L’acqua eluviale d’intense precipitazioni, percolando nel sottosuolo aveva, poi, formato un’estesa falda acquifera sotterranea, tale da disciogliere gradualmente il calcare e di allargare le fratture; queste avevano finito per unirsi le une alle altre per il crollo della roccia frapposta formando, così, piccoli condotti via via mutati in ambienti sempre più ampi. Nei luoghi in cui le fratture s’intersecavano in gran numero (fenomeno nella Grave più rilevante che in qualsiasi altro punto del sistema carsico castellanese) si erano determinati estesi e ripetuti crolli; questi si erano ampliati sempre più verso l’alto, riducendo, con il passare del tempo, lo spessore di roccia che separava la cavità dall’esterno finché lo strato residuo, ormai assottigliato, non era crollato facendo giungere all’interno della Grave il primo raggio di luce.

Il Concrezionamento

IL RIVESTIMENTO DELLE NUDE PARETI

L’aspetto certamente più affascinante del paesaggio estetico delle Grotte di Castellana è il loro concrezionamento: il rivestimento, cioè, delle nude pareti delle caverne da parte di depositi di calcare che, attraverso tempi lunghissimi, sono stati portati in sospensione dall’acqua piovana nel suo lento attraversamento degli strati rocciosi sovrastanti.

Una volta raggiunti i vuoti delle caverne, l’acqua di stillicidio cadendo al suolo lascia, sia sulla volta che sul pavimento, un deposito di carbonato di calcio che permette la crescita delle stalattiti, le formazioni che pendono dal soffitto, e delle sottostanti stalagmiti.
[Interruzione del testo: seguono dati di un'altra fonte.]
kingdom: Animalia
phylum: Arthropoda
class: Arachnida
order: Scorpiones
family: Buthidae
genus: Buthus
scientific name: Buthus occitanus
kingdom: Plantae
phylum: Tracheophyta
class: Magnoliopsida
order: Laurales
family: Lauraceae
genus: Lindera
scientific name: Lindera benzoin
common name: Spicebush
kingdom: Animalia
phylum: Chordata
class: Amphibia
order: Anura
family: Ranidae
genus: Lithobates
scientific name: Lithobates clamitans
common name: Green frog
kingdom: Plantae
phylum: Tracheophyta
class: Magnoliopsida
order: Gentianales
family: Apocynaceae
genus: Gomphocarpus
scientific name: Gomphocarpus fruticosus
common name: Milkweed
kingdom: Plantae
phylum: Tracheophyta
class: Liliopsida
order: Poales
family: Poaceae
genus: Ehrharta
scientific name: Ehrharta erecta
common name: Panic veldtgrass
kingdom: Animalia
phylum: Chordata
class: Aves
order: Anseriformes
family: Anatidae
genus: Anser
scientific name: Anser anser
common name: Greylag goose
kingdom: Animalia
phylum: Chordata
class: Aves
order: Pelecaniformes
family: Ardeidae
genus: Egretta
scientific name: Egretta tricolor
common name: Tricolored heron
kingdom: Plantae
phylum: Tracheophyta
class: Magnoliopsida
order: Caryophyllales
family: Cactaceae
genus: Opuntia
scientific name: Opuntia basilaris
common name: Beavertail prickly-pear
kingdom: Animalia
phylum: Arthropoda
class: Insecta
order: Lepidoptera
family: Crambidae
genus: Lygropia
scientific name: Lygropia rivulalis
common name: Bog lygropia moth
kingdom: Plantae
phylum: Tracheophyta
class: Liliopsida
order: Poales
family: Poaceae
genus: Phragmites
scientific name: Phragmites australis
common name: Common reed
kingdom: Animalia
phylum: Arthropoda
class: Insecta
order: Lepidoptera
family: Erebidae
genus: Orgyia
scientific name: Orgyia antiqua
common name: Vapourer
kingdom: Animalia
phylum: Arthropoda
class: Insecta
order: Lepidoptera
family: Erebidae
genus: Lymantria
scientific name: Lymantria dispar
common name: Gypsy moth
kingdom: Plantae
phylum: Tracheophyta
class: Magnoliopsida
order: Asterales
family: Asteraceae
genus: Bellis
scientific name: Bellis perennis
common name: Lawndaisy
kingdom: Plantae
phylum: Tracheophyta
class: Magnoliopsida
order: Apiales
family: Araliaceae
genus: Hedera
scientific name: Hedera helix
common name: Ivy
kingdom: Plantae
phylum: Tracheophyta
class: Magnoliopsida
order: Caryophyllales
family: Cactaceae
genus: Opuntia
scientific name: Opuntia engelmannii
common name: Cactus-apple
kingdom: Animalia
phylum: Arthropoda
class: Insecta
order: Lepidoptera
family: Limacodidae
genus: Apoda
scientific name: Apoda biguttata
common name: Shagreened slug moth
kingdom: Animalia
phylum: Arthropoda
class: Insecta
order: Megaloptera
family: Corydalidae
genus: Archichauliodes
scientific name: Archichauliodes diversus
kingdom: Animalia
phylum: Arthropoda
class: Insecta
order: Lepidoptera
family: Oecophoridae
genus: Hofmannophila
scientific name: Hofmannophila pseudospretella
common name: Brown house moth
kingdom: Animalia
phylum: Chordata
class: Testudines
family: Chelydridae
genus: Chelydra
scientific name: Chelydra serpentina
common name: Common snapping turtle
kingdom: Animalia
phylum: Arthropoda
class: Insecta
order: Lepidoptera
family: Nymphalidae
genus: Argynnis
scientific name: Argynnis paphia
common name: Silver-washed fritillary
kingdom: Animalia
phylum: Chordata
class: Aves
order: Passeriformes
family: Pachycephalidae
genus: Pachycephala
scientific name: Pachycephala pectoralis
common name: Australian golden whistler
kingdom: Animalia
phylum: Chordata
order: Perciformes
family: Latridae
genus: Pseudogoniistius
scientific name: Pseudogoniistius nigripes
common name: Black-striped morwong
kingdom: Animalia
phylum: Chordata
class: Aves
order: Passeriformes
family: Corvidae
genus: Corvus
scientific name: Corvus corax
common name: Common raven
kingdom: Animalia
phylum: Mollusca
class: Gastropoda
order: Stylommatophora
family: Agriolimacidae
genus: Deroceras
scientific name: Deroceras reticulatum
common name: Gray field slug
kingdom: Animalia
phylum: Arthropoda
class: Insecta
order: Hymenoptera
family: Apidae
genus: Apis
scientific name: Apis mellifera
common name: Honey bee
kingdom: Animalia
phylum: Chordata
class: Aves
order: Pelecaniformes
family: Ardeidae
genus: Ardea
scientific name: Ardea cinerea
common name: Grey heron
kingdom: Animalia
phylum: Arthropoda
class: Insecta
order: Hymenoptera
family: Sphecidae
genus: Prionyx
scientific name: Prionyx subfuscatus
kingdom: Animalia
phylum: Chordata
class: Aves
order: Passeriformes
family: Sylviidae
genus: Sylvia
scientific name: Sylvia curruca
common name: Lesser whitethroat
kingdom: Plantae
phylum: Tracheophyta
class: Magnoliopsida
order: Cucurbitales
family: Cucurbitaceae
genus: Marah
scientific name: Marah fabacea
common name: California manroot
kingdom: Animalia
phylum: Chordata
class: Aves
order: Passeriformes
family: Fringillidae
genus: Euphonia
Con il trascorrere del tempo il progressivo accrescimento della stalattite e della stalagmite porterà alla loro unione e alla formazione di una colonna.

Oltre a queste forme elementari, esistono molte altre tipologie di concrezionamento, quali le colate e le cortine, dovute allo scorrimento dell’acqua, le concrezioni coralloidi e i cristalli di laghetto, generati in ambiente subacqueo e, infine, le concrezioni eccentriche, che sfidano la legge di gravità, e le perle di grotta, strati successivi di calcite originati attorno ad un microscopico granello di roccia.

Un capitolo a parte meritano le cosiddette stalattiti eccentriche. Queste formazioni, di dimensioni generalmente ridotte, non obbediscono alla legge di gravità come le normali stalattiti. Esse si accrescono invece lateralmente, a semicerchio e perfino verso l’alto, dando vita a forme spettacolari.